Goal of the exercise: In the data below, find every line with the word "middle" and copy it out.

(Stored records)
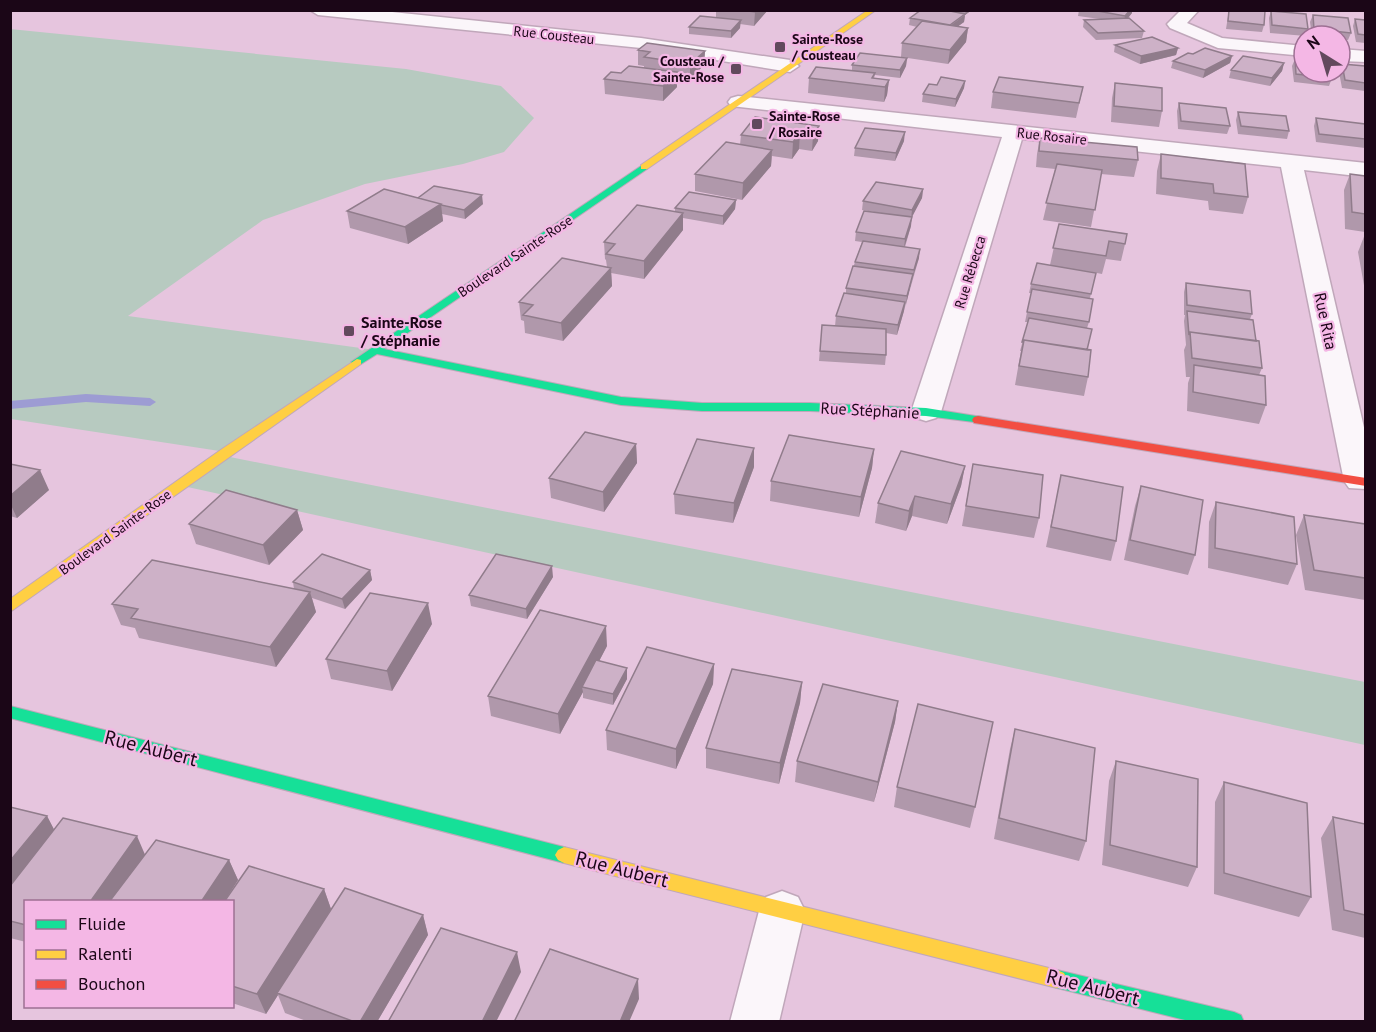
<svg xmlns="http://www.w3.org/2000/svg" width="1376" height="1032" font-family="'PT Sans',sans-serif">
<rect width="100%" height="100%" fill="#e6c5de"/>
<path fill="#b7cac0" d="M10,29L406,69L501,86L534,118L504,152L463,164L365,184L263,220L128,316L375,350L226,452L11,419Z
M225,456L1365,682V745L183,486Z"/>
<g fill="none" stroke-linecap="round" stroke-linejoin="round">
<path fill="#9d9cd3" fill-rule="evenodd" d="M86,394L150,398L156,402L150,406L86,402L10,409V401Z"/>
<g stroke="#c0a7ba" stroke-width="3">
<path id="street" d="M310,10H373L641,38L790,60L799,66L790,72L641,48L318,15Z
M1181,10H1199L1187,23L1222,38L1304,46V56L1218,48L1170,28L1167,24Z
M1340,49L1366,51V62L1340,61Z
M738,96L1366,163V177L1304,170L1366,436V489L1349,488L1344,481L1281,167L1022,139L941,412L936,418L926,421L916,418L911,412L1002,137L731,106L728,102L731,98Z
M782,891L798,897L805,911L779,1022H730L759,911L766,897Z"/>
</g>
<g stroke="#c0a7ba" stroke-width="2">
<path id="fast" d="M644,164L648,167L647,169L384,349L621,397L702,403H810L926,408L982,417L984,420L982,423L926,416L810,411H702L621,405L377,354L361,364H353L351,362Z
M10,706L564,847L570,850L573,855L570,860L564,863L10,718Z
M1057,970L1234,1012L1241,1015L1244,1022H1193L1057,988L1050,985L1047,979L1050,973Z"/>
</g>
<g stroke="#c0a7ba" stroke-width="2">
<path id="slow" d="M868,10H876L647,169H641V165Z
M357,359L361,360V364L10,612V599L222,449Z
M564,847L1057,970L1064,973L1067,979L1064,985L1057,988L564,863L558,860L555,855L558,850Z"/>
</g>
<g stroke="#c0a7ba" stroke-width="2">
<path id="jam" d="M978,416L1366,478V486L974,423L972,420L974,417Z"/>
</g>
<use href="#street" fill="#fbf6fa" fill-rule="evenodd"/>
<use href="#fast" fill="#16e098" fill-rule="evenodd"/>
<use href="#slow" fill="#ffcf43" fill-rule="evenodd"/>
<use href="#jam" fill="#f24e42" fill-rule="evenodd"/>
</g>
<path fill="#b098ab" d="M716,10H768L754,26L740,24V28L731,38L689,34V27L716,18Z
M921,10H972L965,15L964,22L958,26L968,28L966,42L948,64L901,57L902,43L917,27L909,25L910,18Z
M1079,10H1132V13L1128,18L1144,31L1142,38L1096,40L1083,27L1084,20L1100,19L1078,16Z
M1229,10H1261L1264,25L1262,32L1226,29Z
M1271,11L1308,29L1306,36L1270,33L1269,18Z
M1313,15L1351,33L1348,40L1340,39V36H1312L1310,22Z
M1355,19L1365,20V43L1356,42L1353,26Z
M1115,45L1178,48L1176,55L1140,64L1114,52Z
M638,50L705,51L704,65L690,79L677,77V87L663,101L605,94L604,79L644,68V66L638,65Z
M1232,56L1230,63L1203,78L1171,68L1173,61Z
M907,58L906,66L900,78L875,75L874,78L889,80L887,95L884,102L808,93L809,78L852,70V65Z
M1295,59L1332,78L1329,86L1294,82L1292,66Z
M1284,63L1282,71L1270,86L1229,78L1231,70Z
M1342,64L1365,66V91L1342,88L1339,72H1340Z
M965,81L964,88L955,107L922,102L923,94Z
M1115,83L1162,111L1159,127L1111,122L1112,98Z
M1083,87L1076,118L991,108L993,92Z
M1179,103L1230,126L1227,134L1178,129L1177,111Z
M1238,112L1289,131L1287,139L1238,134L1236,120Z
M1316,118L1365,124V148L1316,142L1314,126Z
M819,126L818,141L812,151L799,149L792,159L772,156L771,166L742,200L695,191V174L740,145L741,135Z
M1040,138L1138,160L1134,177L1101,174L1091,227L1043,220L1055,169L1036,167L1037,154Z
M904,141L895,161L854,156L855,148Z
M1161,154L1248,197L1243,214L1209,210L1208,201L1156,194L1157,171Z
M1350,174L1365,176V232L1345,229L1344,190Z
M923,189L922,198L911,217V226L905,247L919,258L897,335L886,333V355L885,365L819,361L822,325L835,326L836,316L846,293V288L862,242L855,241L856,232L881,213L862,210L863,201Z
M418,198L483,204L465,219L442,214L443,221L408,244L350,228L347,211Z
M736,200L735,209L723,225L683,218V230L644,279L611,273L612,286L563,341L525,333L524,321L521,320L519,302L607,267L606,260L605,259L604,242L675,211V208Z
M1059,224L1125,244L1121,261L1106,259L1102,274L1082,270L1096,273L1090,298L1089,322L1087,328L1088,377L1084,396L1015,385L1021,351H1020L1028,322H1025L1031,293H1029L1031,284L1050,265Z
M1365,234V291L1358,252Z
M1186,283L1252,314L1250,319L1256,341L1262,368L1259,375L1266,405L1259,424L1187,411L1188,383L1190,377H1186L1184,350L1186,345L1184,321L1185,315H1184V292Z
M636,444L637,463L604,512L551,498L549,478Z
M874,449L872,468L859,517L770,501L771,481Z
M10,464L49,490L17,518L10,516Z
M973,464L1039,518L1034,538L962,526Z
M965,466L961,486L947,524L912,516L906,531L875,523L878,503Z
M754,467L733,523L675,514L674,494Z
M1061,475L1116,541L1111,561L1046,547L1057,495Z
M1141,486L1195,555L1188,575L1124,560L1135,506Z
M1216,502L1297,564L1288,585L1208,568L1209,522Z
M297,510L303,530L269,565L196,544L189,524Z
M1304,515L1365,524V600L1305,590L1296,535Z
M370,570L372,580L345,609L312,598L316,612L276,667L139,638L135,628L121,625L112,604L294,589L293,582Z
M553,577L527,619L471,606L469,595Z
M432,624L392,691L331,679L326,659Z
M607,646L599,661L627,668V679L613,705L583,698V692L560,734L491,716L488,696Z
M714,664L713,684L676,769L607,750L606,730Z
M802,682L800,703L779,784L706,768V748Z
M898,701L895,722L874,802L795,782L797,761Z
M1015,729L1086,841L1079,861L994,839L1010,749Z
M1116,761L1197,867L1188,887L1102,865L1109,781Z
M1224,782L1311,897L1299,917L1214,894L1215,802Z
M897,787L975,807L970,828L894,807Z
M47,816L54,830L145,854L229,860L238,880L224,902H26V942L10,938V921Z
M1333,817L1365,824V938L1332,930L1321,838Z
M324,889L331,909L313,938L423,915L428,935L377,1022H309L285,1013L278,995L266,1014L232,1003V902Z"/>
<path fill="#907c8b" d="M757,10H768L754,26L755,12Z
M966,10H972L965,15L964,22L949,33L950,26L965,15Z
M1130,10H1132V13L1124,23L1125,16Z
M741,20L740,28L731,38V31Z
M968,28L966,42L948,64L950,50Z
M1178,48L1176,55L1140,64L1141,56Z
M705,51L704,65L690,79V64Z
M1232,56L1230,63L1203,78L1205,70Z
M907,58L906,66L900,78V70Z
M1284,63L1282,71L1270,86L1272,78Z
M677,72V87L663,101V86Z
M889,80L887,95L884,102L885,87Z
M965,81L964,88L955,107L956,99Z
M819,126L818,141L812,151L813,135Z
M905,132L904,141L895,161L896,153Z
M800,133L799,149L792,159L793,142Z
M772,150L771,166L742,200L743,183Z
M923,189L922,198L911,219L912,210Z
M482,195L483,204L465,219L464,210Z
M736,200L735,209L723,225V216Z
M441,204L443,221L408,244L405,227Z
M683,213V230L644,279V261Z
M912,217L911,226L904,248L905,239Z
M920,249L919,258L912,279L914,270Z
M611,268L612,286L563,341L561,323Z
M913,274L911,283L906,305L907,296Z
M905,302L904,311L897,335L898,325Z
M636,444L637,463L604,512L603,492Z
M754,448V467L733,523L734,503Z
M874,449L872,468L859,517L861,497Z
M965,466L961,486L947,524L951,504Z
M40,470L49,490L17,518L10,503V496Z
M915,496L912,516L906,531L909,511Z
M297,510L303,530L269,565L263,545Z
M552,566L553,577L527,619L526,609Z
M370,570L372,580L345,609L342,599Z
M310,592L316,612L276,667L270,647Z
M428,603L432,624L392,691L387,671Z
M606,626L607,646L585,688L582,687L583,692L560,734L558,714Z
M714,664L713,684L676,769V749Z
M627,668V679L613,705V694Z
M802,682L800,703L779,784L780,763Z
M898,701L895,722L874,802L878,782Z
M47,816L58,837L10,897V861Z
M137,836L146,857L115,902H90Z
M229,860L238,880L224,902H201Z
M324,889L331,909L278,994L277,993L278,995L266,1014L257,994Z
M423,915L428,935L377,1022H360Z
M517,952L521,972L496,1022H482Z
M638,979L639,999L629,1022H620Z"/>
<path fill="#cdb1c7" stroke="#907c8b" stroke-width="1.5" d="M741,10H757L755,12Z
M921,10H945L965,14L950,25L910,18Z
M1092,10H1130L1125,16Z
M1229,10L1265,11L1264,25L1228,21Z
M1271,11L1306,14L1308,29L1272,25Z
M1313,15L1348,18L1351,33L1314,29Z
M700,16L741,20L731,31L689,27Z
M1129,18L1144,31L1098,33L1084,20Z
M1355,19L1365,20V35L1358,34Z
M922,21L968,28L950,50L902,43Z
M1152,37L1178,48L1141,56L1115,45Z
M647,43L705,51L690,64L644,57L650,52L638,50Z
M1205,48L1232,56L1205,70L1173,61L1188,53L1193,54Z
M860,53L907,58L900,70L852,65Z
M1243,56L1284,63L1272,78L1231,70Z
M1295,59L1304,60V72H1331L1332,78L1296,74Z
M1342,64L1365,66V83L1345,80Z
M629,66L677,72L663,86L604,79L611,72L621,73Z
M816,67L875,73L872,78L889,80L885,87L809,78Z
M941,77L965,81L956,99L923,94L929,84L937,85Z
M999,77L1083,87L1079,103L993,92Z
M1115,83L1162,88V111L1114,106Z
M1179,103L1226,108L1230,126L1181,121Z
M1238,112L1286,116L1289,131L1241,126Z
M755,117L819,126L813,135L800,133L793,142L741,135Z
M1316,118L1365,124V139L1319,134Z
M865,128L905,132L896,153L855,148Z
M1040,138L1137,147L1138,160L1039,151Z
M726,142L772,150L743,183L695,174Z
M1161,154L1245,164L1248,197L1214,193L1213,184L1161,178Z
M1057,164L1102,170L1095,210L1046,203Z
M1350,174L1365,176V214L1352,212Z
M876,182L923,189L912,210L863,201Z
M434,186L482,195L464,210L441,205V204L418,198Z
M384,189L441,204L405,227L347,211Z
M689,192L736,200L723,216L675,208Z
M637,205L683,213L644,261L606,254L615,244L604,242Z
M864,211L912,217L905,239L856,232Z
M1059,224L1127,234L1125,244L1109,241L1106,256L1053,248Z
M863,241L920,249L914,270L855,262Z
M562,258L611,268L561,323L523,315L533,305L519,302Z
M1037,263L1096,273L1091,294L1031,284Z
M853,266L913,274L907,296L846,288Z
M1186,283L1250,291L1252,314L1187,305Z
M1032,289L1093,299L1089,322L1027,312Z
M844,293L905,302L898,325L836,316Z
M1187,311L1253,320L1256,341L1190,332L1189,335Z
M1029,318L1092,329L1087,350L1024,340L1023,342H1022Z
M822,325L886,329V355L820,351Z
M1190,332L1259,341L1262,368L1192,358Z
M1024,340L1091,350L1088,377L1019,366Z
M1194,365L1265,376L1266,405L1193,392Z
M585,432L636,444L603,492L549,478Z
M789,435L874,449L861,497L771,481Z
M697,439L754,448L734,503L674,494Z
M901,451L965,466L951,504L915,496L909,511L878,503Z
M10,464L40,470L10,496Z
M973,464L1043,475L1039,518L966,506Z
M1061,475L1123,487L1116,541L1051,527Z
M1141,486L1203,500L1195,555L1130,540Z
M226,490L297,510L263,545L189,524Z
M1216,502L1294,517L1297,564L1215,548Z
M1304,515L1365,524V578L1314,570Z
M322,554L370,570L342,599L293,582Z
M496,554L552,566L526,609L469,595Z
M152,560L310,592L270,647L131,618L138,609L112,604Z
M370,593L428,603L387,671L326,659Z
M540,610L606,626L558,714L488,696Z
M647,647L714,664L676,749L606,730Z
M596,660L627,668L613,694L582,687Z
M732,669L802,682L780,763L706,748Z
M823,684L898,701L878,782L797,761Z
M918,704L993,722L975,807L897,787Z
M1015,729L1095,748L1086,841L999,818Z
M1116,761L1198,779L1197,867L1110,845Z
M1224,782L1307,803L1311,897L1224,873Z
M10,807L47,816L10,861Z
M1333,817L1365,824V915L1344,910Z
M63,818L137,836L90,902H26V925L10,921V886Z
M156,840L229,860L201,902H109Z
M249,866L324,889L257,994L232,986V902H224Z
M345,888L423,915L360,1022H355L277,993Z
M441,928L517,952L482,1022H388Z
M550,949L638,979L620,1022H514Z"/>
<g fill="#62495d" stroke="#f4b7e5" stroke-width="2">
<rect x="774" y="41" width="12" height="12" rx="3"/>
<rect x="730" y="63" width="12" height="12" rx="3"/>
<rect x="751" y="118" width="12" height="12" rx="3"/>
<rect x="343" y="325" width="12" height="12" rx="3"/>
</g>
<g text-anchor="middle" stroke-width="4.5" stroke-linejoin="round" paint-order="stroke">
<g font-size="14" fill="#1b0617" stroke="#f4b7e5">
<text transform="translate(554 35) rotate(6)" y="5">Rue Cousteau</text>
<text transform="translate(1052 136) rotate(6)" y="5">Rue Rosaire</text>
<text transform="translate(515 256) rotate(-34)" y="5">Boulevard Sainte-Rose</text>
<text transform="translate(970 272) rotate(-73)" y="5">Rue Rébecca</text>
<text transform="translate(115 532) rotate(-36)" y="5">Boulevard Sainte-Rose</text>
</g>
<g font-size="14" font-weight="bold" fill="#1b0617" stroke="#f4b7e5" text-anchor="start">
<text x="792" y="44">Sainte-Rose<tspan x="792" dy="16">/ Cousteau</tspan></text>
<text x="724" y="66" text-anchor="end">Cousteau /<tspan x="724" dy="16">Sainte-Rose</tspan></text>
<text x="769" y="121">Sainte-Rose<tspan x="769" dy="16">/ Rosaire</tspan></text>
</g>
<g font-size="16" fill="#1b0617" stroke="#f4b7e5">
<text transform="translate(1326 321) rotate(78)" y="6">Rue Rita</text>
<text transform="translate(870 410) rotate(3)" y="6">Rue Stéphanie</text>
</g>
<g font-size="16" font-weight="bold" fill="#1b0617" stroke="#f4b7e5" text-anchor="start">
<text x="361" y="328">Sainte-Rose<tspan x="361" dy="18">/ Stéphanie</tspan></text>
</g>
<g font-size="20" fill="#1b0617" stroke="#f4b7e5">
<text transform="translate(151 748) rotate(14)" y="7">Rue Aubert</text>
<text transform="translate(622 869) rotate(14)" y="7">Rue Aubert</text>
<text transform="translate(1093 987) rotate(14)" y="7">Rue Aubert</text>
</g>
</g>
<rect width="1376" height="1032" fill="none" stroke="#1b0617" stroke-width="24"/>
<rect x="24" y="900" width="210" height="108" fill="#f4b7e5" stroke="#9d7093" stroke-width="1.5"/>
<rect x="36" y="920" width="30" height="9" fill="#16e098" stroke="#9d7093" stroke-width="1.5"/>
<text x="78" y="930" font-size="18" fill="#1b0617">Fluide</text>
<rect x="36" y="950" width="30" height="9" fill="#ffcf43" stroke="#9d7093" stroke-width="1.5"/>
<text x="78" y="960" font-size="18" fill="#1b0617">Ralenti</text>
<rect x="36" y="980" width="30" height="9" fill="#f24e42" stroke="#9d7093" stroke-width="1.5"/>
<text x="78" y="990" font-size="18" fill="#1b0617">Bouchon</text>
<g transform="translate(1322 54) rotate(323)"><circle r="28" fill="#f4b7e5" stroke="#9d7093" stroke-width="1.5"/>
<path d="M0-4.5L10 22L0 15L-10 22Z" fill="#62495d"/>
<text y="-9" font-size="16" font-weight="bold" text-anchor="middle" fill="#1b0617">N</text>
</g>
</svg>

Output:
<g text-anchor="middle" stroke-width="4.5" stroke-linejoin="round" paint-order="stroke">
<text y="-9" font-size="16" font-weight="bold" text-anchor="middle" fill="#1b0617">N</text>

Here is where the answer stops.